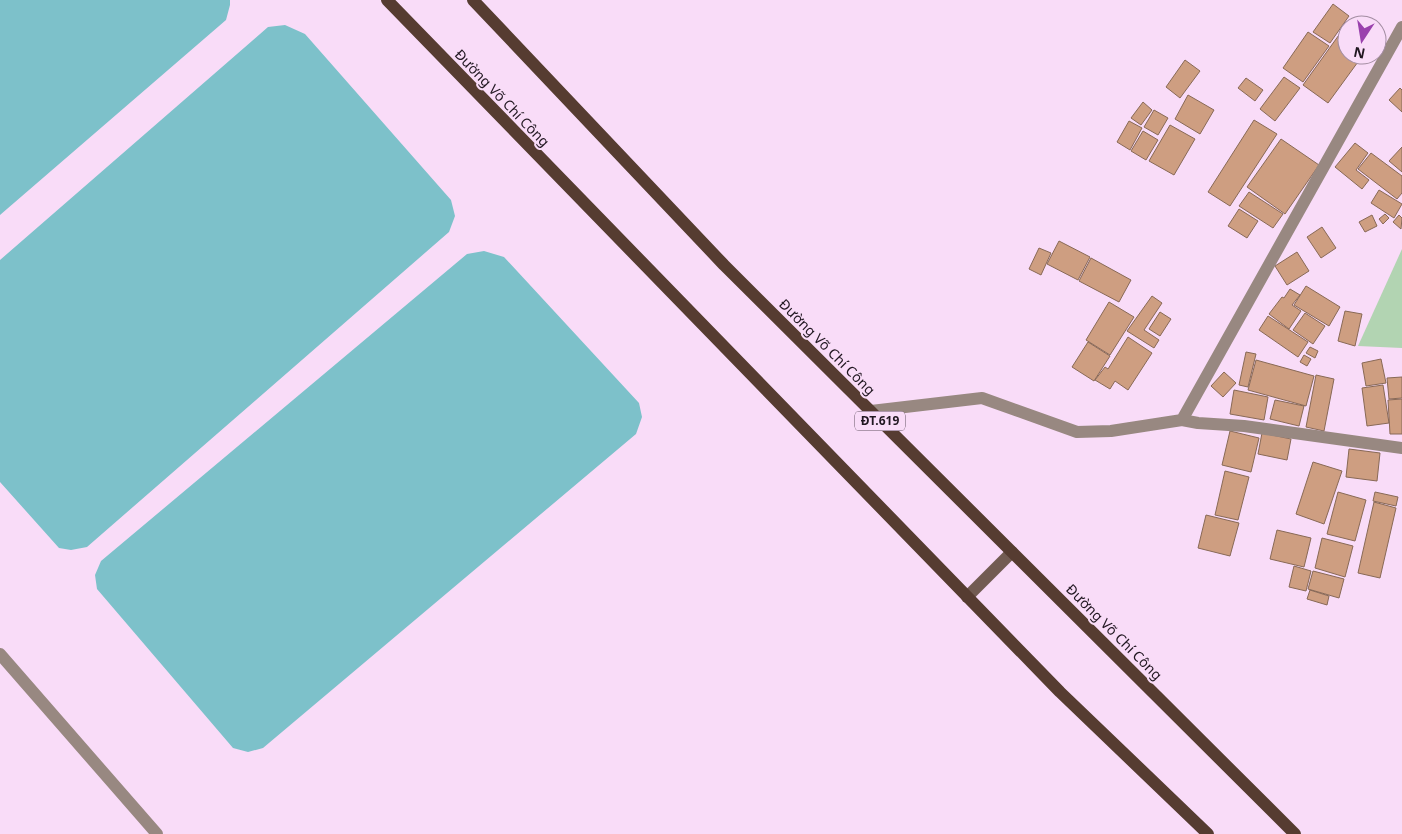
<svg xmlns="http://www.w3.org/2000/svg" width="1402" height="834" viewBox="0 0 1402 834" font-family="'Noto Sans',sans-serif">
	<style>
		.green { fill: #b2d4b2 }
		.water { fill: #7dc1ca }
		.building { fill: #ce9e81; stroke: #886956 }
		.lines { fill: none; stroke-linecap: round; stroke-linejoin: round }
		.lane { stroke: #988881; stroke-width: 12 }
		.street { stroke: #988881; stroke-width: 12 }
		.secondary { stroke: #725b52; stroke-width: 12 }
		.primary { stroke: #563c31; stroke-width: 12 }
		.labels { text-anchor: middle; stroke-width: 4; stroke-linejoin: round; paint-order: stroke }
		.shield { fill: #f9dcf8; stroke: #625262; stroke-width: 1 }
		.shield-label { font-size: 12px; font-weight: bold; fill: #211721 }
		.street-label { font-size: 14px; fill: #211721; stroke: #f9dcf8 }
	</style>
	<rect width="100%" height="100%" fill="#f9dcf8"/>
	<path class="green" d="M 1402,249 L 1402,348 L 1358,346 Z"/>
	<path class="water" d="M 0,0 L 230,0 L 230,5 L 226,20 L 0,215 Z
		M 285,25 L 305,34 L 451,200 L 455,216 L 449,232 L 87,547 L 71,550 L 59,548 L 0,482 L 0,260 L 268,27 Z
		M 484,251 L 504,257 L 639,403 L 642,417 L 636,434 L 263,748 L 248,752 L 233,748 L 97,589 L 95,575 L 101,561 L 467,254 Z"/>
	<path class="building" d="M 1333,4 L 1349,16 L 1330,43 L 1313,32 Z
		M 1349,21 L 1355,25 L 1347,25 L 1347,55 L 1363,55 L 1328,103 L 1303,85 Z
		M 1308,32 L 1329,46 L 1303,82 L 1283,68 Z
		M 1185,60 L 1200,71 L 1180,98 L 1166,87 Z
		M 1284,77 L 1300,88 L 1275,121 L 1260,109 Z
		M 1246,78 L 1263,90 L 1255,101 L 1238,88 Z
		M 1400,88 L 1402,90 L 1402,112 L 1389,100 Z
		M 1188,95 L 1214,110 L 1200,134 L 1175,119 Z
		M 1143,102 L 1152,110 L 1141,125 L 1131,118 Z
		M 1154,110 L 1168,118 L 1158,135 L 1144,127 Z
		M 1254,120 L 1277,134 L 1230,206 L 1208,192 Z
		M 1129,121 L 1142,128 L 1130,150 L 1117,142 Z
		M 1170,125 L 1195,139 L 1174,175 L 1149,161 Z
		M 1143,131 L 1158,140 L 1146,160 L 1131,151 Z
		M 1281,139 L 1319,165 L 1285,214 L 1247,187 Z
		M 1355,143 L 1368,153 L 1356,170 L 1369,180 L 1362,189 L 1335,167 Z
		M 1402,147 L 1402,172 L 1389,161 Z
		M 1371,153 L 1402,176 L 1402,193 L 1397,199 L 1358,169 Z
		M 1379,190 L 1402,204 L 1394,218 L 1371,203 Z
		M 1249,192 L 1283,214 L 1273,228 L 1239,206 Z
		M 1239,209 L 1258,221 L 1247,238 L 1228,226 Z
		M 1385,214 L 1389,218 L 1383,224 L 1379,219 Z
		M 1372,215 L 1377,226 L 1365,232 L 1359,222 Z
		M 1399,215 L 1402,218 L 1401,229 L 1393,222 Z
		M 1322,227 L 1336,248 L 1321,258 L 1307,237 Z
		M 1059,241 L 1090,257 L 1078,280 L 1047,264 Z
		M 1039,248 L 1051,253 L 1041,275 L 1029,269 Z
		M 1297,252 L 1309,271 L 1287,285 L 1275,266 Z
		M 1091,258 L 1131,280 L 1119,302 L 1079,281 Z
		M 1306,286 L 1340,307 L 1329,326 L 1294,305 Z
		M 1290,289 L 1300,295 L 1292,305 L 1301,311 L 1289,329 L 1269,314 L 1282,297 L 1284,298 Z
		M 1152,296 L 1162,303 L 1144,330 L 1159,340 L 1154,348 L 1127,331 Z
		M 1109,302 L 1134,317 L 1110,355 L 1086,340 Z
		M 1345,311 L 1362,314 L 1355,346 L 1338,341 Z
		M 1160,312 L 1171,319 L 1160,336 L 1149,329 Z
		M 1305,313 L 1325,326 L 1313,344 L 1293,330 Z
		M 1268,316 L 1308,342 L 1298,357 L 1259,330 Z
		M 1128,337 L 1152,353 L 1128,390 L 1115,381 L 1110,389 L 1095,380 L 1105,367 L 1108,369 Z
		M 1088,342 L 1110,356 L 1094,381 L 1072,367 Z
		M 1310,347 L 1318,351 L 1315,358 L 1306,353 Z
		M 1246,352 L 1256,354 L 1248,387 L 1239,385 Z
		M 1304,355 L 1311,359 L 1307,366 L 1300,362 Z
		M 1381,359 L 1386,383 L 1366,386 L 1362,363 Z
		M 1256,360 L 1314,376 L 1306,406 L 1248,390 Z
		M 1224,372 L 1236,383 L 1223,397 L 1211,386 Z
		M 1316,375 L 1334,379 L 1324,431 L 1306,427 Z
		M 1402,377 L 1402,398 L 1389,399 L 1387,378 Z
		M 1383,385 L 1389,423 L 1367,426 L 1362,388 Z
		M 1234,390 L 1268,397 L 1264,420 L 1230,414 Z
		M 1402,399 L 1402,434 L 1390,434 L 1388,400 Z
		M 1275,400 L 1304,406 L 1299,426 L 1270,419 Z
		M 1230,431 L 1259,438 L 1251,472 L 1222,465 Z
		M 1262,433 L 1291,439 L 1287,460 L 1258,454 Z
		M 1349,449 L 1380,453 L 1377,481 L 1346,477 Z
		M 1313,462 L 1342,471 L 1324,524 L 1296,514 Z
		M 1225,471 L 1249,477 L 1238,520 L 1215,515 Z
		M 1338,492 L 1366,500 L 1355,541 L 1327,534 Z
		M 1375,492 L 1398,497 L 1396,506 L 1373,501 Z
		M 1374,502 L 1396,508 L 1380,578 L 1358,573 Z
		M 1206,515 L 1239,523 L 1230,556 L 1198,548 Z
		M 1277,530 L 1311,538 L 1304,567 L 1270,559 Z
		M 1322,538 L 1353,546 L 1345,577 L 1315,568 Z
		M 1294,566 L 1311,571 L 1306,591 L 1289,587 Z
		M 1313,571 L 1344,579 L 1339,598 L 1308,589 Z
		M 1310,590 L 1329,596 L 1327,605 L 1307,599 Z"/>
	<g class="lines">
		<path class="lane" d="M 1402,27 L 1182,420 L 1198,423 L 1244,426 L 1402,448
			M 871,411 L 982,398 L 1077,432 L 1111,431 L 1182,420"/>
		<path class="street" d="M 0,654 L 157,834"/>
		<path class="secondary" d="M 967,597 L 1012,552"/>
		<path class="primary" d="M 387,0 L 1060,692 L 1208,834
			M 473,0 L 724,265 L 1295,834"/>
	</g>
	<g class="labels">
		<rect class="shield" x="855" y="411.5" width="50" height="19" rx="4"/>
		<g class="shield-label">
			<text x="880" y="425">ĐT.619</text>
		</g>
		<g class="street-label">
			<text transform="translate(502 98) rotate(46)" y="5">Đường Võ Chí Công</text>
			<text transform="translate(827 347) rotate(45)" y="5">Đường Võ Chí Công</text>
			<text transform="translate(1114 632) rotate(45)" y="5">Đường Võ Chí Công</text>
		</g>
	</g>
	<g transform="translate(1362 40) rotate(192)"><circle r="24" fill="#f9dcf8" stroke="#a38da2"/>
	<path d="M0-4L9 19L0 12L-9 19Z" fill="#9a41ad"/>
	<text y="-8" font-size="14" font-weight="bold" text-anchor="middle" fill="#211721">N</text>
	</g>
</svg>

********************

Problem statement ::
Omit the pictures and reproduce the listing exactly.

Task output ::
<svg xmlns="http://www.w3.org/2000/svg" width="1402" height="834" viewBox="0 0 1402 834" font-family="'Noto Sans',sans-serif">
	<style>
		.green { fill: #b2d4b2 }
		.water { fill: #7dc1ca }
		.building { fill: #ce9e81; stroke: #886956 }
		.lines { fill: none; stroke-linecap: round; stroke-linejoin: round }
		.lane { stroke: #988881; stroke-width: 12 }
		.street { stroke: #988881; stroke-width: 12 }
		.secondary { stroke: #725b52; stroke-width: 12 }
		.primary { stroke: #563c31; stroke-width: 12 }
		.labels { text-anchor: middle; stroke-width: 4; stroke-linejoin: round; paint-order: stroke }
		.shield { fill: #f9dcf8; stroke: #625262; stroke-width: 1 }
		.shield-label { font-size: 12px; font-weight: bold; fill: #211721 }
		.street-label { font-size: 14px; fill: #211721; stroke: #f9dcf8 }
	</style>
	<rect width="100%" height="100%" fill="#f9dcf8"/>
	<path class="green" d="M 1402,249 L 1402,348 L 1358,346 Z"/>
	<path class="water" d="M 0,0 L 230,0 L 230,5 L 226,20 L 0,215 Z
		M 285,25 L 305,34 L 451,200 L 455,216 L 449,232 L 87,547 L 71,550 L 59,548 L 0,482 L 0,260 L 268,27 Z
		M 484,251 L 504,257 L 639,403 L 642,417 L 636,434 L 263,748 L 248,752 L 233,748 L 97,589 L 95,575 L 101,561 L 467,254 Z"/>
	<path class="building" d="M 1333,4 L 1349,16 L 1330,43 L 1313,32 Z
		M 1349,21 L 1355,25 L 1347,25 L 1347,55 L 1363,55 L 1328,103 L 1303,85 Z
		M 1308,32 L 1329,46 L 1303,82 L 1283,68 Z
		M 1185,60 L 1200,71 L 1180,98 L 1166,87 Z
		M 1284,77 L 1300,88 L 1275,121 L 1260,109 Z
		M 1246,78 L 1263,90 L 1255,101 L 1238,88 Z
		M 1400,88 L 1402,90 L 1402,112 L 1389,100 Z
		M 1188,95 L 1214,110 L 1200,134 L 1175,119 Z
		M 1143,102 L 1152,110 L 1141,125 L 1131,118 Z
		M 1154,110 L 1168,118 L 1158,135 L 1144,127 Z
		M 1254,120 L 1277,134 L 1230,206 L 1208,192 Z
		M 1129,121 L 1142,128 L 1130,150 L 1117,142 Z
		M 1170,125 L 1195,139 L 1174,175 L 1149,161 Z
		M 1143,131 L 1158,140 L 1146,160 L 1131,151 Z
		M 1281,139 L 1319,165 L 1285,214 L 1247,187 Z
		M 1355,143 L 1368,153 L 1356,170 L 1369,180 L 1362,189 L 1335,167 Z
		M 1402,147 L 1402,172 L 1389,161 Z
		M 1371,153 L 1402,176 L 1402,193 L 1397,199 L 1358,169 Z
		M 1379,190 L 1402,204 L 1394,218 L 1371,203 Z
		M 1249,192 L 1283,214 L 1273,228 L 1239,206 Z
		M 1239,209 L 1258,221 L 1247,238 L 1228,226 Z
		M 1385,214 L 1389,218 L 1383,224 L 1379,219 Z
		M 1372,215 L 1377,226 L 1365,232 L 1359,222 Z
		M 1399,215 L 1402,218 L 1401,229 L 1393,222 Z
		M 1322,227 L 1336,248 L 1321,258 L 1307,237 Z
		M 1059,241 L 1090,257 L 1078,280 L 1047,264 Z
		M 1039,248 L 1051,253 L 1041,275 L 1029,269 Z
		M 1297,252 L 1309,271 L 1287,285 L 1275,266 Z
		M 1091,258 L 1131,280 L 1119,302 L 1079,281 Z
		M 1306,286 L 1340,307 L 1329,326 L 1294,305 Z
		M 1290,289 L 1300,295 L 1292,305 L 1301,311 L 1289,329 L 1269,314 L 1282,297 L 1284,298 Z
		M 1152,296 L 1162,303 L 1144,330 L 1159,340 L 1154,348 L 1127,331 Z
		M 1109,302 L 1134,317 L 1110,355 L 1086,340 Z
		M 1345,311 L 1362,314 L 1355,346 L 1338,341 Z
		M 1160,312 L 1171,319 L 1160,336 L 1149,329 Z
		M 1305,313 L 1325,326 L 1313,344 L 1293,330 Z
		M 1268,316 L 1308,342 L 1298,357 L 1259,330 Z
		M 1128,337 L 1152,353 L 1128,390 L 1115,381 L 1110,389 L 1095,380 L 1105,367 L 1108,369 Z
		M 1088,342 L 1110,356 L 1094,381 L 1072,367 Z
		M 1310,347 L 1318,351 L 1315,358 L 1306,353 Z
		M 1246,352 L 1256,354 L 1248,387 L 1239,385 Z
		M 1304,355 L 1311,359 L 1307,366 L 1300,362 Z
		M 1381,359 L 1386,383 L 1366,386 L 1362,363 Z
		M 1256,360 L 1314,376 L 1306,406 L 1248,390 Z
		M 1224,372 L 1236,383 L 1223,397 L 1211,386 Z
		M 1316,375 L 1334,379 L 1324,431 L 1306,427 Z
		M 1402,377 L 1402,398 L 1389,399 L 1387,378 Z
		M 1383,385 L 1389,423 L 1367,426 L 1362,388 Z
		M 1234,390 L 1268,397 L 1264,420 L 1230,414 Z
		M 1402,399 L 1402,434 L 1390,434 L 1388,400 Z
		M 1275,400 L 1304,406 L 1299,426 L 1270,419 Z
		M 1230,431 L 1259,438 L 1251,472 L 1222,465 Z
		M 1262,433 L 1291,439 L 1287,460 L 1258,454 Z
		M 1349,449 L 1380,453 L 1377,481 L 1346,477 Z
		M 1313,462 L 1342,471 L 1324,524 L 1296,514 Z
		M 1225,471 L 1249,477 L 1238,520 L 1215,515 Z
		M 1338,492 L 1366,500 L 1355,541 L 1327,534 Z
		M 1375,492 L 1398,497 L 1396,506 L 1373,501 Z
		M 1374,502 L 1396,508 L 1380,578 L 1358,573 Z
		M 1206,515 L 1239,523 L 1230,556 L 1198,548 Z
		M 1277,530 L 1311,538 L 1304,567 L 1270,559 Z
		M 1322,538 L 1353,546 L 1345,577 L 1315,568 Z
		M 1294,566 L 1311,571 L 1306,591 L 1289,587 Z
		M 1313,571 L 1344,579 L 1339,598 L 1308,589 Z
		M 1310,590 L 1329,596 L 1327,605 L 1307,599 Z"/>
	<g class="lines">
		<path class="lane" d="M 1402,27 L 1182,420 L 1198,423 L 1244,426 L 1402,448
			M 871,411 L 982,398 L 1077,432 L 1111,431 L 1182,420"/>
		<path class="street" d="M 0,654 L 157,834"/>
		<path class="secondary" d="M 967,597 L 1012,552"/>
		<path class="primary" d="M 387,0 L 1060,692 L 1208,834
			M 473,0 L 724,265 L 1295,834"/>
	</g>
	<g class="labels">
		<rect class="shield" x="855" y="411.5" width="50" height="19" rx="4"/>
		<g class="shield-label">
			<text x="880" y="425">ĐT.619</text>
		</g>
		<g class="street-label">
			<text transform="translate(502 98) rotate(46)" y="5">Đường Võ Chí Công</text>
			<text transform="translate(827 347) rotate(45)" y="5">Đường Võ Chí Công</text>
			<text transform="translate(1114 632) rotate(45)" y="5">Đường Võ Chí Công</text>
		</g>
	</g>
	<g transform="translate(1362 40) rotate(192)"><circle r="24" fill="#f9dcf8" stroke="#a38da2"/>
	<path d="M0-4L9 19L0 12L-9 19Z" fill="#9a41ad"/>
	<text y="-8" font-size="14" font-weight="bold" text-anchor="middle" fill="#211721">N</text>
	</g>
</svg>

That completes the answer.